Audi E-Tron Sportback Concept

Following in the footsteps of the Audi E-Tron SUV, the Audi E-Tron Sportback Concept is a sleek, muscular take on an all-electric vehicle. It's powered by one electric motor on the front axle, two on the rear, and a low-mounted battery pack. The system is capable of delivering 370 kW, or roughly 500 hp, good for a 0-62 time of 4.5 seconds and range over 300 miles. It's similar in size to the A7, with 23-inch wheels, digitally-controlled Matrix LED headlights and a futuristic interior that uses screens to replace everything from gauges and controls to the exterior mirrors. Unlike most forward-thinking concepts, this one's already slated for production, with an expected introduction in 2019.

  • Toyota FT-4X Concept

    Penned by the company's Calty Design Research in California, the Toyota FT-4X Concept is meant to accommodate the modern urban explorer.

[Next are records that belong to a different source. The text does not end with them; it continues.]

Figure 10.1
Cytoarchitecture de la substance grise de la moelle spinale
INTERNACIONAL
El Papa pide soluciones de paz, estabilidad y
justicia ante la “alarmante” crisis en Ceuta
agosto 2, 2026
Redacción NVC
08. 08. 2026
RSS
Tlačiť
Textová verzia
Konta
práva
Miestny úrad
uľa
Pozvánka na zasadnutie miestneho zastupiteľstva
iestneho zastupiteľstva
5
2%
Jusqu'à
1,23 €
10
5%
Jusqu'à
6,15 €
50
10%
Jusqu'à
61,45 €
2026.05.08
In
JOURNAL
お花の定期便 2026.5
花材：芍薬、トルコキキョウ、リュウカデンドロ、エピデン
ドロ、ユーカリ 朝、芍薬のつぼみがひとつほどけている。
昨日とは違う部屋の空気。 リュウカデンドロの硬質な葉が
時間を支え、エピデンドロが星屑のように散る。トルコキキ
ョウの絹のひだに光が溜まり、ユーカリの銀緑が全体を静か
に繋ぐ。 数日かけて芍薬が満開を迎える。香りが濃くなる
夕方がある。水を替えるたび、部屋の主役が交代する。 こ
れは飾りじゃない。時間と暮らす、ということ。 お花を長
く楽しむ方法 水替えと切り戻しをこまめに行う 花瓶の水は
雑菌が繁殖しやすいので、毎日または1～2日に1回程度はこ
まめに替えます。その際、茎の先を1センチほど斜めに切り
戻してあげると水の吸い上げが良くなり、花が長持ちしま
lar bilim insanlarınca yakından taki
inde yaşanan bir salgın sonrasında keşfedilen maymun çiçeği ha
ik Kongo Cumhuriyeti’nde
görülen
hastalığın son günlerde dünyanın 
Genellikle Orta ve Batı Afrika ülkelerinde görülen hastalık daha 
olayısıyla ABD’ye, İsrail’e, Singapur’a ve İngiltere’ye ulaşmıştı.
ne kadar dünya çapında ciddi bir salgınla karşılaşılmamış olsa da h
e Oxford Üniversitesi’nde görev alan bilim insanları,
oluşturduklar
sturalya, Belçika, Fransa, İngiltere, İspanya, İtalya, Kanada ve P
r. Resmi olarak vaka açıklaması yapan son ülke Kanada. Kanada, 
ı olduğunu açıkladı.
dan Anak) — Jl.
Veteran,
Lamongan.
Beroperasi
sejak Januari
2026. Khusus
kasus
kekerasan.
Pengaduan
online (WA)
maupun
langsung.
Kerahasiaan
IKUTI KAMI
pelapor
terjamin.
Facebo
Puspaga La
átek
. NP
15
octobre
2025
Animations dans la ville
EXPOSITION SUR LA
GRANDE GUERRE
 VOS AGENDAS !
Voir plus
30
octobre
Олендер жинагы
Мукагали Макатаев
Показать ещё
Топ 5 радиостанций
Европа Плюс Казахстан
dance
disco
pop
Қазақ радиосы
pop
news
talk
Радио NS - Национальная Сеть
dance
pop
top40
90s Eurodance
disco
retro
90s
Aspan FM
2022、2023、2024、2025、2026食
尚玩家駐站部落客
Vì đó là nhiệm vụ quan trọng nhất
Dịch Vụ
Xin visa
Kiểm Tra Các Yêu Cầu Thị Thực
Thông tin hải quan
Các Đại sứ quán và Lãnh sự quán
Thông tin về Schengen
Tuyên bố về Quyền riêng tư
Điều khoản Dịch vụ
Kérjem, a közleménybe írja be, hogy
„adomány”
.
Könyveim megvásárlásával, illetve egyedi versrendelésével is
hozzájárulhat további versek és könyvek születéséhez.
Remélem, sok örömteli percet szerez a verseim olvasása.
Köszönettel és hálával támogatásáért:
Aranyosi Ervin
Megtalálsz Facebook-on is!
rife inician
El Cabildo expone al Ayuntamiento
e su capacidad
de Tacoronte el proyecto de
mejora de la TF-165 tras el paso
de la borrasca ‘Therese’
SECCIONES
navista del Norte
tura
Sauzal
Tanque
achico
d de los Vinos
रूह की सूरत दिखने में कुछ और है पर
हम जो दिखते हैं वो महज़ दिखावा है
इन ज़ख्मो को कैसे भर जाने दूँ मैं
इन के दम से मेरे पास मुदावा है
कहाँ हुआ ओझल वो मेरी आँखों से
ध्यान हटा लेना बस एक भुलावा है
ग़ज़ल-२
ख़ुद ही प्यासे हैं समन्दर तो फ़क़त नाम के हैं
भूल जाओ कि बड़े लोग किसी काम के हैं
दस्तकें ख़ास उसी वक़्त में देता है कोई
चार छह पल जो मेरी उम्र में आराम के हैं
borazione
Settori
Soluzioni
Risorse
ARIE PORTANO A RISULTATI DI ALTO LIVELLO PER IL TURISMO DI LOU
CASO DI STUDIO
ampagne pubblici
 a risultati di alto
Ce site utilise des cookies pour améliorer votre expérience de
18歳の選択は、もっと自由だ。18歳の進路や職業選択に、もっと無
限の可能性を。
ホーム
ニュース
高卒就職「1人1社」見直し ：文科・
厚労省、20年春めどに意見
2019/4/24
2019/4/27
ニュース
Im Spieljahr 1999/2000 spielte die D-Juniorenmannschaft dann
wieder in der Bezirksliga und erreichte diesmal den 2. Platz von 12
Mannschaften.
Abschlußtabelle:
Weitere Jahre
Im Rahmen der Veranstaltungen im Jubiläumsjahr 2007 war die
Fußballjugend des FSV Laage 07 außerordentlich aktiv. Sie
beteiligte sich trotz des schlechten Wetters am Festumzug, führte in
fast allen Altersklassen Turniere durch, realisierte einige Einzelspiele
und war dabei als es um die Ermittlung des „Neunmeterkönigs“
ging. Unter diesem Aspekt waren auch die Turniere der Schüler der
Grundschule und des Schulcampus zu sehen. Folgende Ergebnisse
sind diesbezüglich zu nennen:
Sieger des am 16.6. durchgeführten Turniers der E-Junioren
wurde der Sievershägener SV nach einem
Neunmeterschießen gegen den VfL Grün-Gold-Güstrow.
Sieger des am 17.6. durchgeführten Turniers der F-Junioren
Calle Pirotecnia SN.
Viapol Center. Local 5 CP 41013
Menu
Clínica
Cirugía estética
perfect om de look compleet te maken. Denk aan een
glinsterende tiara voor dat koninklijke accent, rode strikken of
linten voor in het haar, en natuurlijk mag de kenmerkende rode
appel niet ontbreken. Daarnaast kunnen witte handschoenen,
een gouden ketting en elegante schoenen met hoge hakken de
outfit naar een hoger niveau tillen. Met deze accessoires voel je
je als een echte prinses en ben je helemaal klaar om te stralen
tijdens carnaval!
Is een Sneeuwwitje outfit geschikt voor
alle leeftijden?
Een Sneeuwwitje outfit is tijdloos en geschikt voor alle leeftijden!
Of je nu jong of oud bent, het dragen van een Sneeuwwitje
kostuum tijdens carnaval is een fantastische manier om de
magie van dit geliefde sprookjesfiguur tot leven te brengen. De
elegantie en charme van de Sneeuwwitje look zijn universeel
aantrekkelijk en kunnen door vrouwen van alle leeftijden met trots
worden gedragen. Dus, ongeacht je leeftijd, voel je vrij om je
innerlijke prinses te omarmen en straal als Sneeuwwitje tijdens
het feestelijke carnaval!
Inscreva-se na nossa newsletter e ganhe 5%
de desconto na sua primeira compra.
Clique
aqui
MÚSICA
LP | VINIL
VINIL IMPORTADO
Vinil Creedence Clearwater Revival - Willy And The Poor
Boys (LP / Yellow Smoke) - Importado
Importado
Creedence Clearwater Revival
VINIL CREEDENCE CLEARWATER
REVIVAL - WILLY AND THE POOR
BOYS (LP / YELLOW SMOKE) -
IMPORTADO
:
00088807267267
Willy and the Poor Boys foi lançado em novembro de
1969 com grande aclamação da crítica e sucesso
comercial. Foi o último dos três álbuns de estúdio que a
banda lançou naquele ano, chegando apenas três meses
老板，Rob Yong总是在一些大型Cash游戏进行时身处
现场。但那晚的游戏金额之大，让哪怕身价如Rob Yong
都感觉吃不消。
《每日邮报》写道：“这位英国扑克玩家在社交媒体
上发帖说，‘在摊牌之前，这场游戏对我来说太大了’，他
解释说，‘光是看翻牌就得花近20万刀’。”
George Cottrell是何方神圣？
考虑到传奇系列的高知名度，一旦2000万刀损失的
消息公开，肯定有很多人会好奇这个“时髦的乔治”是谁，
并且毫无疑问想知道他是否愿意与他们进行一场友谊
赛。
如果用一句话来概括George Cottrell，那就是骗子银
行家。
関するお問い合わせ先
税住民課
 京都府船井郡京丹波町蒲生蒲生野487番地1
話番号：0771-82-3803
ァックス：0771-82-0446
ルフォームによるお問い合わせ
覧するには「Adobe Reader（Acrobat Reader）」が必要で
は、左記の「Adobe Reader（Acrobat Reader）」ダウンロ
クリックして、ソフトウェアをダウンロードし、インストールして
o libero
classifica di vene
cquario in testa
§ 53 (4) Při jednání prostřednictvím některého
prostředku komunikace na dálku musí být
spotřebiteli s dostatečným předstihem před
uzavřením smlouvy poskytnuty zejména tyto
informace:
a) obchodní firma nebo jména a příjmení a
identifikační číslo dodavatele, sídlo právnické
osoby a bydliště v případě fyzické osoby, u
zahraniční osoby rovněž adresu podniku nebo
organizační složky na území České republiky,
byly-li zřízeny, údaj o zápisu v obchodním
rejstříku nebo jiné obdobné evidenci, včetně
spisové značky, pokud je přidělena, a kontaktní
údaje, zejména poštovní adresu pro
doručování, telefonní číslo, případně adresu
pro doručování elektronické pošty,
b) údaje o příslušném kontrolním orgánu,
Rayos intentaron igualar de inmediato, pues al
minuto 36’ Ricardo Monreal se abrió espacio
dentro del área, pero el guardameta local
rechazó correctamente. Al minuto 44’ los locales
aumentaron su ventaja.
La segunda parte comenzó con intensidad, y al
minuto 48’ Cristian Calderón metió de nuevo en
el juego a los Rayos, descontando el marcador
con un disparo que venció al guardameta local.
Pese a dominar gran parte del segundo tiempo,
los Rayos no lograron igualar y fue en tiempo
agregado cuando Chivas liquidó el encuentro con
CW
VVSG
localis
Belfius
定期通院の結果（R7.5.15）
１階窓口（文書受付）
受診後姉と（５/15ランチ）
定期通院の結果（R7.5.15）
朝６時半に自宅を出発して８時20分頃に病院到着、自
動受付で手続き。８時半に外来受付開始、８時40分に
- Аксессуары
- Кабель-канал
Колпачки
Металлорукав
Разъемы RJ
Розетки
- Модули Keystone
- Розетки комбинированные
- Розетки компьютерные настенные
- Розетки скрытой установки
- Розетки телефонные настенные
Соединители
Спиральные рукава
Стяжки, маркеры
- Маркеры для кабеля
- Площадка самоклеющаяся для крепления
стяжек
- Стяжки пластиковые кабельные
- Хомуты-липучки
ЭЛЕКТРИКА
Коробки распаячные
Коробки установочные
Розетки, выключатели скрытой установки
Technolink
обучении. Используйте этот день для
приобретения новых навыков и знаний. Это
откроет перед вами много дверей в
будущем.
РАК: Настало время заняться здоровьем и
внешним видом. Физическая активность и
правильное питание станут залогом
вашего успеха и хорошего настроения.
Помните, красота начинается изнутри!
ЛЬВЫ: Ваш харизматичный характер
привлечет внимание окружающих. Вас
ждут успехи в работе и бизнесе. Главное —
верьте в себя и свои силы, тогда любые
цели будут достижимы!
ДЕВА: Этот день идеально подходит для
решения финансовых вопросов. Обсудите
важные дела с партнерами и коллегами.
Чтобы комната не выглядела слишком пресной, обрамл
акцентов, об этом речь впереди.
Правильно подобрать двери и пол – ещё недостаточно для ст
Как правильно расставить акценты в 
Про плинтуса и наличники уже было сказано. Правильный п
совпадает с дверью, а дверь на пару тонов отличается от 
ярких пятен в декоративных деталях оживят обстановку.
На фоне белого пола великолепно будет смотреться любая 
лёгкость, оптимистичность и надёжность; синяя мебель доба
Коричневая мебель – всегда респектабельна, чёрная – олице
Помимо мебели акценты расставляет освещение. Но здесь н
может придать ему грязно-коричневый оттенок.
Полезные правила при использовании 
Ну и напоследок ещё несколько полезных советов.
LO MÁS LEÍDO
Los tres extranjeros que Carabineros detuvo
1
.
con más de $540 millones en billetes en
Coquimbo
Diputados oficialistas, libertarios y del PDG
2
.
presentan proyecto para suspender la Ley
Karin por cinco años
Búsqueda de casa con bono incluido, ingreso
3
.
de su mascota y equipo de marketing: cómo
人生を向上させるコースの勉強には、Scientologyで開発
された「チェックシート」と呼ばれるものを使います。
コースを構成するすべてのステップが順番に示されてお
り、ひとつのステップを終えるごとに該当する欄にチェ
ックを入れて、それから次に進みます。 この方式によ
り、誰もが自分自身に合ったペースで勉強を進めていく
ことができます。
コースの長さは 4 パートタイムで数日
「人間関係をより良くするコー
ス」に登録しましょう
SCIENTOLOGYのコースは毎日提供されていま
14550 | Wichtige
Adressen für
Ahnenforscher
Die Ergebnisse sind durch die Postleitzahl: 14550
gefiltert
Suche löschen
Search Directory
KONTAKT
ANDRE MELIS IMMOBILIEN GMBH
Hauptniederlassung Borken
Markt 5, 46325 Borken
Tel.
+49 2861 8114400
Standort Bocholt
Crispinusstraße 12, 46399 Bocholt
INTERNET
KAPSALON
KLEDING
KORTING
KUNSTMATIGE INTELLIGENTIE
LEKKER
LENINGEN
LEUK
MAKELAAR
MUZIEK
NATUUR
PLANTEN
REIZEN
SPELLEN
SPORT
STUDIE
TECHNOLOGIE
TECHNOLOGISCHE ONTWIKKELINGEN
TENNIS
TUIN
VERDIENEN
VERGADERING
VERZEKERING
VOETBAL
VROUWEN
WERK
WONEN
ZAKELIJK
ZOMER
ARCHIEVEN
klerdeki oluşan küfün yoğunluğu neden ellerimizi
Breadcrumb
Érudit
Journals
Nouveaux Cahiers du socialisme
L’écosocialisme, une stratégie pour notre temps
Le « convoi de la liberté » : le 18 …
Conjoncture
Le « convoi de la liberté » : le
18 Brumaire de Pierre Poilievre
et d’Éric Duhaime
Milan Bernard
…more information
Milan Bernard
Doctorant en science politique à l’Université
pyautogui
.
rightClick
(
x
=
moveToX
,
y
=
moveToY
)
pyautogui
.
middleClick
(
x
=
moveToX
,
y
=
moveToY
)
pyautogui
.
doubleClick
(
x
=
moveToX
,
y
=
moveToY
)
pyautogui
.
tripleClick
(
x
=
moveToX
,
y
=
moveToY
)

Its small footprint lets it easily maneuver around city streets and parking spaces. The rear Multi-Hatch can open horizontally or vertically, depending on the direction of the rotating handle, letting you access your gear no matter the space available. Tie-down hooks abound on the bumpers, roof, and spacious cargo bay, and color-coded storage areas make it clear what each is for, with heated and cooled boxes in the rear. It's still a concept, of course, so you also get some features not likely to ever reach production, like a compact The North Face sleeping bag that doubles as an armrest, and a GoPro HERO5 Session camera built into the driver's side rearview mirror to record your adventures.

  • Consumer Concept Vehicle

    Designer Joey Ruiter is adept at reimagining common modes of transportation — the Snoped and Tinnie 10 are proof. The Consumer Concept Vehicle is his latest, taking on the conventional car. As with his prior work, it sports an angular design finished primarily in black. The front "grille" is a two-way mirror, with an air intake on its edges and ultra-bright LEDs behind it that shine 54,000 lumens onto the road ahead. The slab-like cabin all but hides the wheels, giving the appearance of floating, and the rear portion is clad in versatile, outdoor-friendly Xorel fabric, while the front is made from metal and flips forward for access to the engine. Measuring just 135 inches long, it's surprisingly well-suited to urban environs, but like most of Ruiter's other work is unlikely to hit the market anytime soon.